Task statement -
Take each line of the material that includes "middle" and copy it.

Exercise inputs -
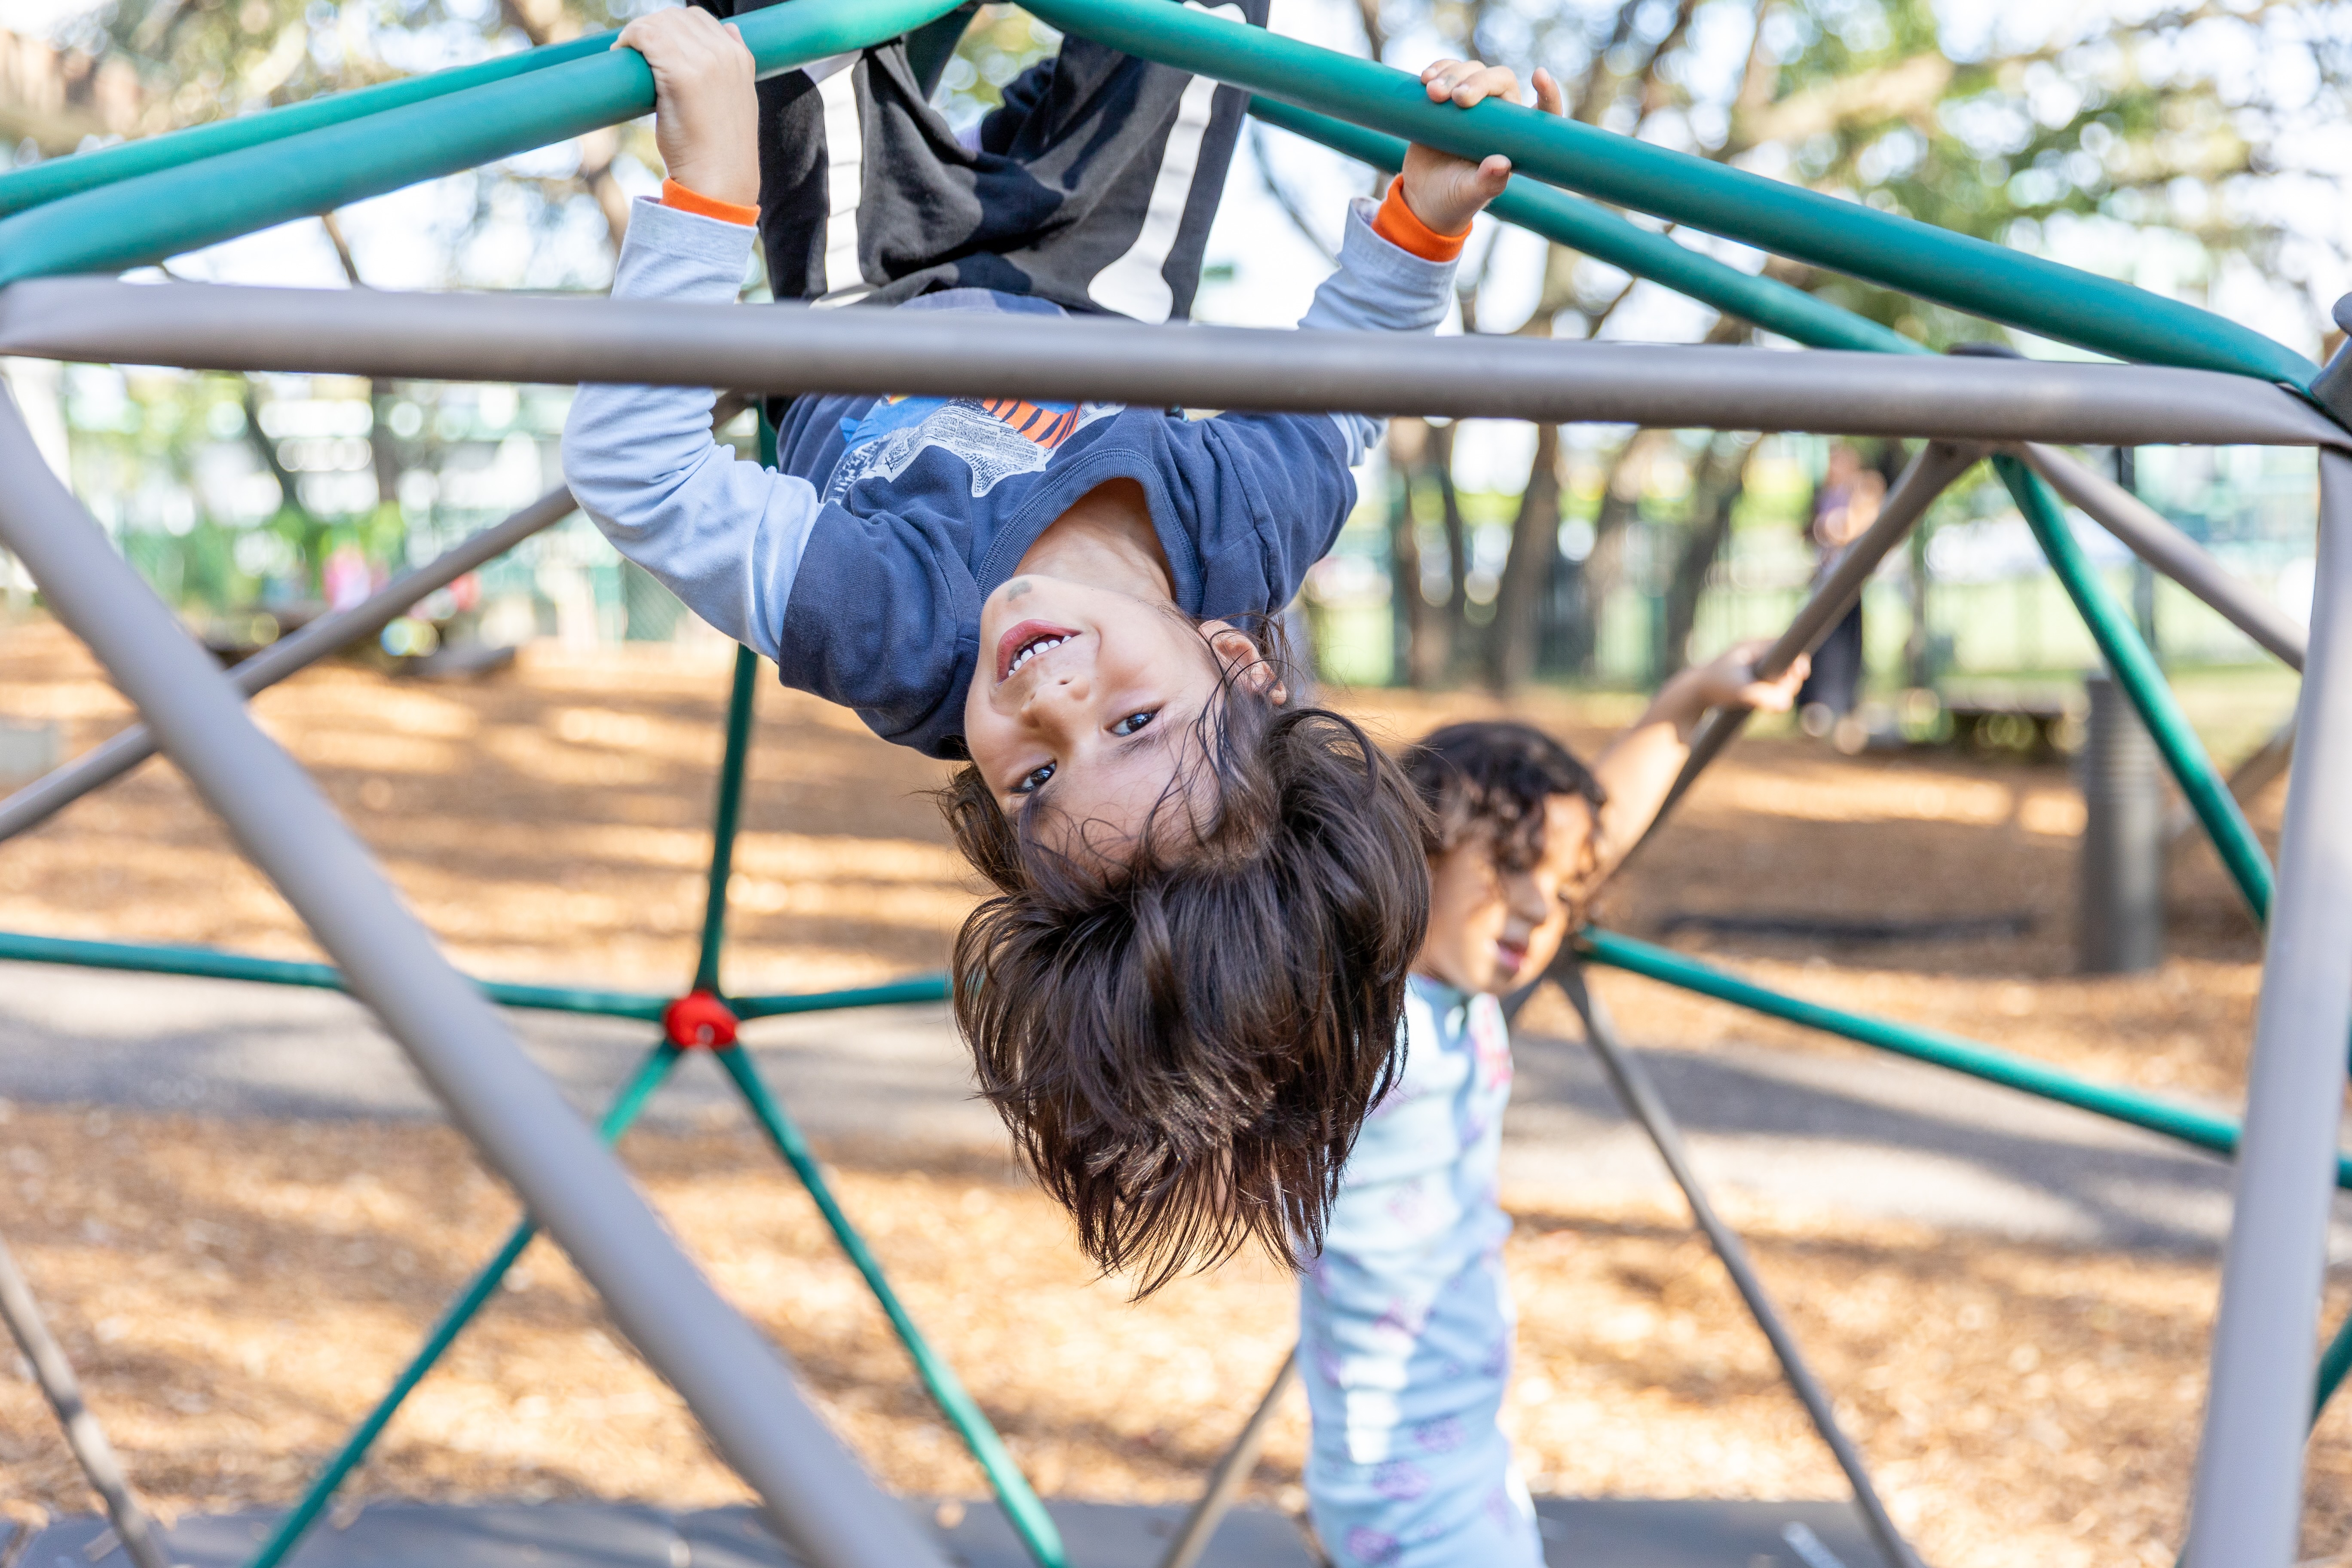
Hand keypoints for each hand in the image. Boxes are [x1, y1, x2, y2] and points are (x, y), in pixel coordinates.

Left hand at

...

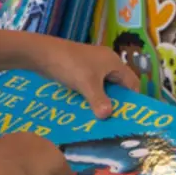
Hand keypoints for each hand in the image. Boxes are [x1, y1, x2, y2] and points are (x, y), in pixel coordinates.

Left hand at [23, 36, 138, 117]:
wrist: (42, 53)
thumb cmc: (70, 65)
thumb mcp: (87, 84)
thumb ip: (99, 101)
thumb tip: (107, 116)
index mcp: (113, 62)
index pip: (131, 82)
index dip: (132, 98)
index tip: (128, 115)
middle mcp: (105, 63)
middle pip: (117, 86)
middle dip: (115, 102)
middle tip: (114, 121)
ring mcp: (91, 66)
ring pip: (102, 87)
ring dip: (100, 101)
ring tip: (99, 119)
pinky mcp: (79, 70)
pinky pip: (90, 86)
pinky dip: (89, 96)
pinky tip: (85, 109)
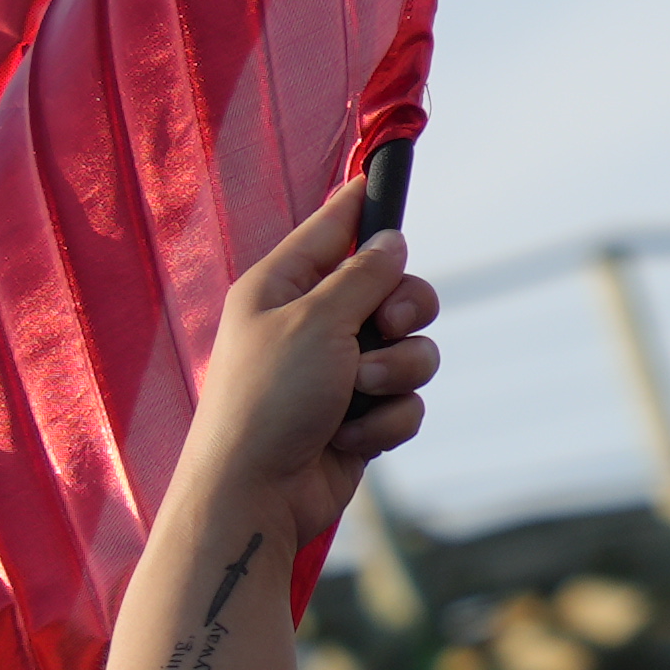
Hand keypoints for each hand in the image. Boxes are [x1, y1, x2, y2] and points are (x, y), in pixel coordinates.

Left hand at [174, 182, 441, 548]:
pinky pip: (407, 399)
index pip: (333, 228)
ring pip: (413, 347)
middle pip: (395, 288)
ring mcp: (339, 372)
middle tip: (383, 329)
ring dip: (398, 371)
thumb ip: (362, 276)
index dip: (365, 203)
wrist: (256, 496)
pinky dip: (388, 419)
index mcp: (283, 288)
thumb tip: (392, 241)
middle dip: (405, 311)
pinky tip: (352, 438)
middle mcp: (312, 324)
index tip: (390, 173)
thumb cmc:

Solution below -
middle mcp: (105, 63)
middle pip: (117, 86)
middle dip: (115, 102)
middle tip: (114, 121)
middle pip: (395, 288)
middle tip: (383, 329)
middle dip: (405, 311)
middle mcp: (312, 324)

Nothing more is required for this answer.